The film points out that, by 2020, one fifth of U.S. healthcare spending will be due to conditions caused by obesity (a problem that’s getting significantly worse).
Who are the many villains in this film? They include:
- Public Relations firms
- “Big Pharma” (the film points out the U.S. and New Zealand are the only two countries that allow TV ads for drugs)
- Food companies
- Dept of Agriculture subsidies on food
- Military medicine, war, pain pills
- Medicare and Medicaid price slashing
There’s lots of blame to go around, I guess. Who is responsible for the system? Who is acting in bad faith to profit from the system?
Dr. Steven Nissen, from Cleveland Clinic, is quoted a lot in the movie. He says, “When HC became a business we lost our moral compass.” A former insurance industry spokesman says, “you almost forget you’re providing health insurance… it’s all about profits.” How is this that people lose track of their organization’s mission or compass? This is the same problem that befell GM when the finance people running the company thought the primary purpose of the company was to make money (rather than the purpose being the design and production of great cars… therefore leading to money).
One example given is the pharmaceutical maker GlaxoSmithKline. When the drug Avandia was in development, the company didn’t disclose data from trials that showed heart attacks increased by one third. A $3 billion settlement agreement was reached in July 2012 after many patients are harmed. Where is the moral compass of people who hide such data in the name of profits?
What are some of the proposed solutions or “escape fires”?

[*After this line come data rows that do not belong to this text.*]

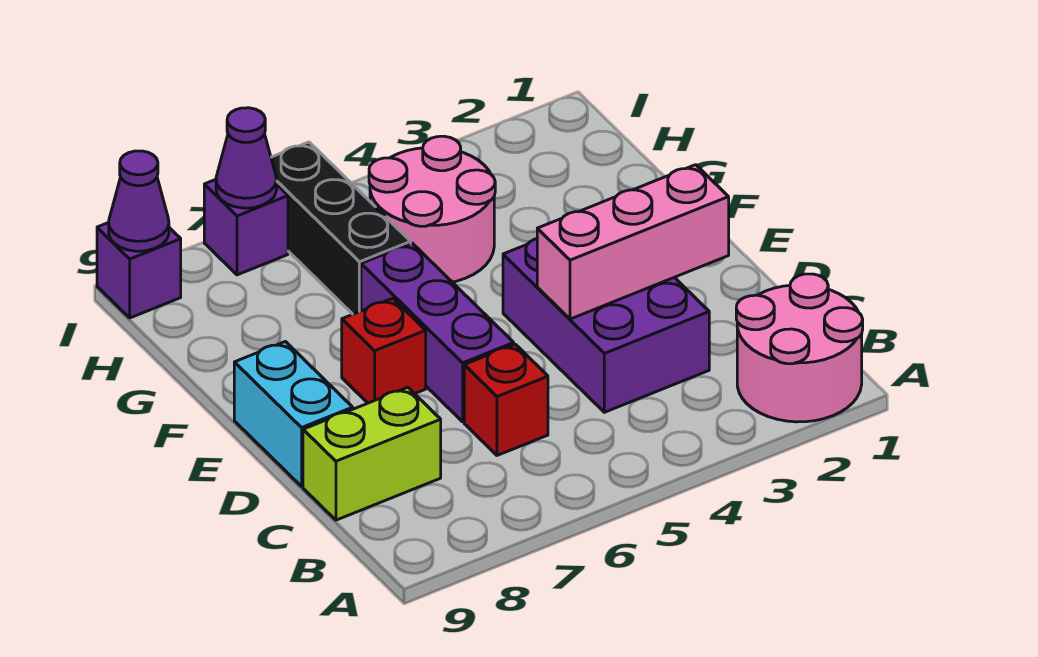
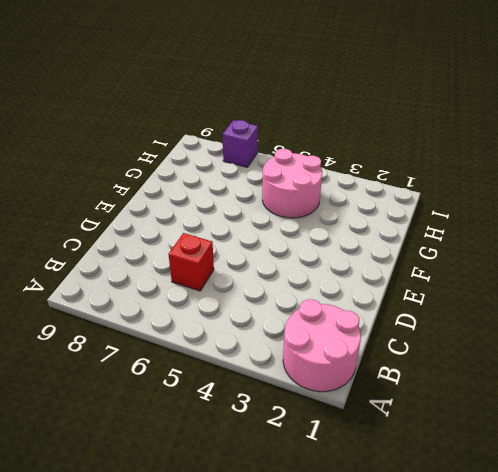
none -> purple brick C3:E4 level 1
none -> lime brick C8:C9 level 1
none -> purple brick D6:F6 level 1

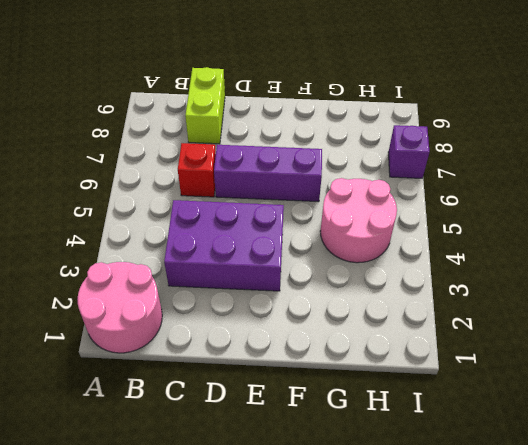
none -> cyan brick D9:E9 level 1
none -> red brick E7 level 1
none -> black brick G6:I6 level 1

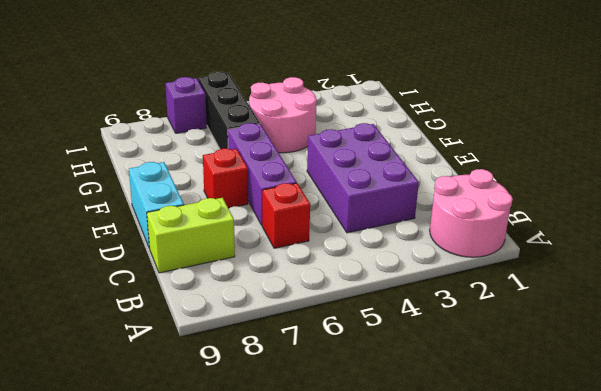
none -> purple brick I9 level 1
none -> pink brick D2:D4 level 2
none -> purple cone I7 level 2

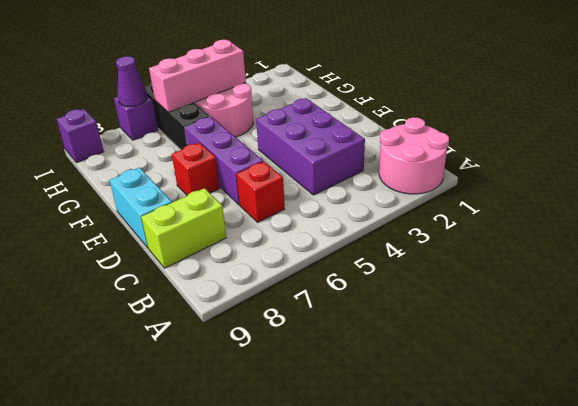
pink brick H4:H6 level 2 -> pink brick D2:D4 level 2
none -> purple cone I9 level 2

- More/better primary care, which might include longer appointments, as opposed to focused on patients per hour productivity for doctors.
- Change the payment system so it’s not so activity and piecework based
- The movie shows how acupuncture is more effective than drugs for military pain cases (and not addictive like narcotics).
- The movie points out we can’t get acupuncture at a hospital (it’s not that it doesn’t work, just that they currently don’t get paid for that)
- Lifestyle changes for heart disease (featuring Dr. Dean Ornish‘s work that shows artery blockages can be reversed through inexpensive life style changes)
These alternative care efforts include yoga, acupuncture, meditation, and diet (Dr. Ornish and others are working to get CMS to cover alternative medicine, hoping that private insurance will follow).
Safeway, the grocery store chain, was held up as an example of a company that is encouraging and rewarding better employee health. For them, 70% of healthcare costs resulted from lifestyle choice and their costs were rising 10% per year. With their new initiatives, their costs are now flat.
The movie ends on an optimistic note: “We can change our healthcare system but not until we change the conversation.”
I’ll give the movie a B+ for showing the problem, losing marks for being so unfocused and cramming so many problems into one film. I’ll give the movie a B- for talking about solutions. What they showed was interesting, but I wish they had talked more about approaches like the IHI’s Triple Aim measures (the issue of patient safety was really glossed over, if it was even mentioned) or actually talking about Lean and other systems thinking approaches (like aviation safety CRM practices) are helping.
Have you seen the film? If so, what did you think?